<<<<
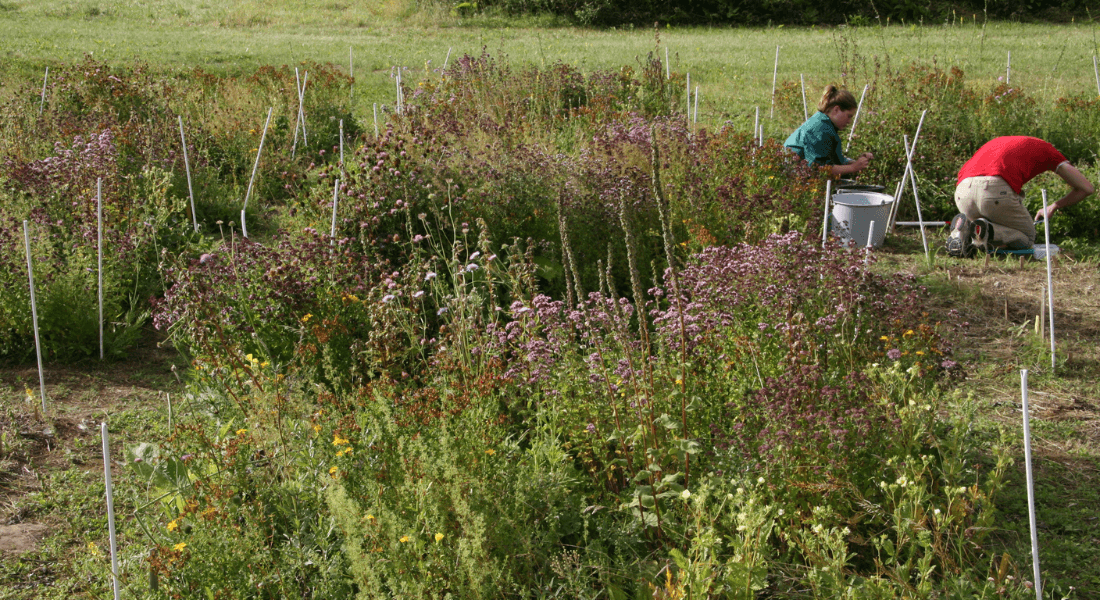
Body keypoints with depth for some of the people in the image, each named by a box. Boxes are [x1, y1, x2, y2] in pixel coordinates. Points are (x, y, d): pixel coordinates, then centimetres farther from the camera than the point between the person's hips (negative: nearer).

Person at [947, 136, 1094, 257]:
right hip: (997, 190, -5)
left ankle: (963, 229, -3)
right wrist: (1054, 207, 40)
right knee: (1026, 239, 19)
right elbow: (1086, 187, 25)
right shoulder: (1044, 148, 28)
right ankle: (987, 231, -12)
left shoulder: (996, 142, 40)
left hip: (963, 189, 5)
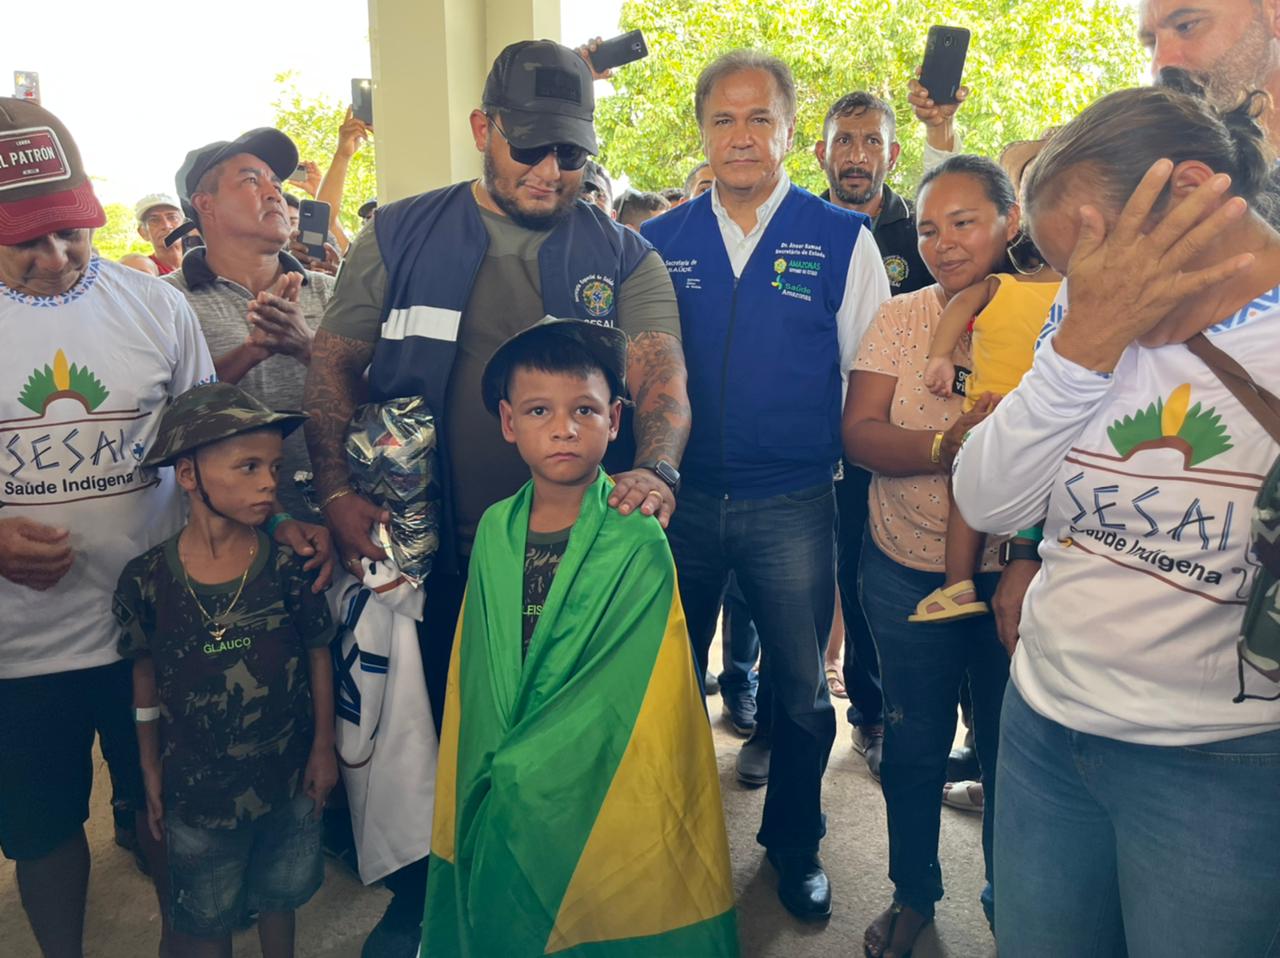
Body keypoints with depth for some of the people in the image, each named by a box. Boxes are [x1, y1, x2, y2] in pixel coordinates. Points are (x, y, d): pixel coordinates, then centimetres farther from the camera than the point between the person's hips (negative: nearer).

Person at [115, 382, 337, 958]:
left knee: (281, 895, 23)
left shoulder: (289, 566, -14)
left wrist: (323, 748, 1)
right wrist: (151, 773, 4)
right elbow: (146, 683, -2)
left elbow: (317, 655, -3)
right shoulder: (147, 580, -14)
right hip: (196, 786, -1)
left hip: (288, 777, 1)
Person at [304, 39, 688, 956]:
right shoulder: (400, 236, 2)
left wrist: (654, 469, -34)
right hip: (425, 549, 1)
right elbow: (333, 366, 2)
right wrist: (339, 494, -10)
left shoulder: (622, 258, 1)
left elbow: (662, 373, -13)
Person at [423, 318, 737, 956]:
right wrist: (482, 783, 4)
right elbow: (475, 675, 5)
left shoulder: (637, 541, -16)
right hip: (500, 802, 4)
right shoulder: (496, 530, -3)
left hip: (601, 798, -4)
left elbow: (621, 690, -17)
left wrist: (520, 768, -14)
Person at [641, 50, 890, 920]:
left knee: (802, 689, 11)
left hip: (794, 507, -1)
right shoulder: (658, 242, 4)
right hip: (681, 498, 2)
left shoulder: (843, 240, -1)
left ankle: (795, 841, 36)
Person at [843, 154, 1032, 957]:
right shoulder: (901, 319, 1)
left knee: (1012, 750, 12)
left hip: (1017, 579, -1)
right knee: (914, 744, 15)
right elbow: (859, 435, -9)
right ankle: (913, 892, 39)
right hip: (908, 574, 2)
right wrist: (947, 446, -27)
>>>>
Work order: Format all lines of the records above as a JSON array of strings, one string per line, skipping blank lines. Leave the pictures out of the output.

Finished exercise:
[
  "Body keypoints with depth for some of the people in the image, each named by a box. Boxes are [x1, y1, x2, y2] in pixel coordinates. Points are (x, y, d): pixel coordinates, then centimetres farther from the camera than the point between the person's hips (negative: nearer).",
  "Person at [947, 136, 1094, 257]:",
  "right hip: (997, 190, -5)",
  "left ankle: (963, 229, -3)",
  "right wrist: (1054, 207, 40)",
  "right knee: (1026, 239, 19)",
  "right elbow: (1086, 187, 25)",
  "right shoulder: (1044, 148, 28)",
  "right ankle: (987, 231, -12)",
  "left shoulder: (996, 142, 40)",
  "left hip: (963, 189, 5)",
  "Body keypoints with depth for some of the people in the image, each named by a box. Boxes are [x1, y1, x2, y2] in pixel coordinates. Points are (x, y, d): pixel coordinates, then centimetres farther from the camera than the point between the person's hips (negative: nearer).",
  "Person at [115, 382, 337, 958]:",
  "left knee: (281, 895, 23)",
  "left shoulder: (289, 566, -14)",
  "left wrist: (323, 748, 1)",
  "right wrist: (151, 773, 4)",
  "right elbow: (146, 683, -2)",
  "left elbow: (317, 655, -3)",
  "right shoulder: (147, 580, -14)",
  "right hip: (196, 786, -1)",
  "left hip: (288, 777, 1)",
  "Person at [304, 39, 688, 956]:",
  "right shoulder: (400, 236, 2)",
  "left wrist: (654, 469, -34)",
  "right hip: (425, 549, 1)",
  "right elbow: (333, 366, 2)",
  "right wrist: (339, 494, -10)",
  "left shoulder: (622, 258, 1)",
  "left elbow: (662, 373, -13)",
  "Person at [423, 318, 737, 956]:",
  "right wrist: (482, 783, 4)",
  "right elbow: (475, 675, 5)",
  "left shoulder: (637, 541, -16)",
  "right hip: (500, 802, 4)",
  "right shoulder: (496, 530, -3)",
  "left hip: (601, 798, -4)",
  "left elbow: (621, 690, -17)",
  "left wrist: (520, 768, -14)",
  "Person at [641, 50, 890, 920]:",
  "left knee: (802, 689, 11)",
  "left hip: (794, 507, -1)",
  "right shoulder: (658, 242, 4)",
  "right hip: (681, 498, 2)",
  "left shoulder: (843, 240, -1)",
  "left ankle: (795, 841, 36)",
  "Person at [843, 154, 1032, 957]:",
  "right shoulder: (901, 319, 1)",
  "left knee: (1012, 750, 12)",
  "left hip: (1017, 579, -1)",
  "right knee: (914, 744, 15)",
  "right elbow: (859, 435, -9)",
  "right ankle: (913, 892, 39)",
  "right hip: (908, 574, 2)",
  "right wrist: (947, 446, -27)"
]